When Business Partners can’t see eye to eye, it may be best to part ways. A Shareholders’ agreement is your insurance cover in such situations…

When Good Partnerships Go Bad…

Fallouts between Partners can take your hard work and venture down with them. We recommend signing a Shareholders’ agreement to protect your interests is such situations

Do you need a Shareholders’ Agreement?

A shareholders’ agreement (SHA) is your best fall-back option in case your business partnership goes bad. Read on to know why and how….


The equity battle that Arunabh Kumar and Prashant Raj (of TVF Pitchers fame) are currently embroiled in, throws light on a very important issue in the startup ecosystem – the Falling out of Business Partners. While a partnership has a 30% better chance of survival (as against sole proprietorships), they also have a failure rate of over 50% (!)

While there is little you can do to salvage a failing partnership, when incorporating a company, we recommend signing a comprehensive Shareholders’ Agreement (SHA) in the first phase of your  startup story to protect your rights as well as your business. A crystal clear SHA is the bible of your relationship with your co-founders.

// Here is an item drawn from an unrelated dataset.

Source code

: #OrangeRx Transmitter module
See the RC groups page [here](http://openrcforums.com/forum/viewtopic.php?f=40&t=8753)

Here are 3 things you need to know about SHA

What is a SHA?

Simply put, it’s a contract:

  1. Who are the people who are the shareholders?
  2. How and who will operate the company?
  3. What are the shareholders' rights and obligations?

And what it’s not….

Image Source: cartoonstock.com

What does it do?

  1. Management of the Company: It outlines how the Company will be managed and operated – roles, responsibilities, decision making.
  2. Rights & Duties: It creates a legal binding on every member with regards to their rights and responsibilities towards the Company and other shareholders.
  3. Exit of Shareholders: It directs how a member may leave the company and what privileges or obligations he will have.
  4. Safeguards: It binds the current and exiting members through clauses on IPR, Confidentiality and Non Compete Clause to protect the Company and its Business

Is it enforceable on a new member?

No. A new shareholder is not bound by the SHA solely by the virtue of joining the company. He or She has to sign and accept the SHA (become party to the Agreement) and only then are its terms and conditions enforceable on the new shareholder.

Better Safe Than Sorry

A shotgun investment firm called Argosy Partners cashed in on the Partnership Fallout saga with the very innovative ‘I hate my partner’ campaign (Check it out here). A well-documented SHA  ives a clear view of how the company will function, ensures lesser hassle if there is a fall-out and most importantly, protects the business from going down with the partnership.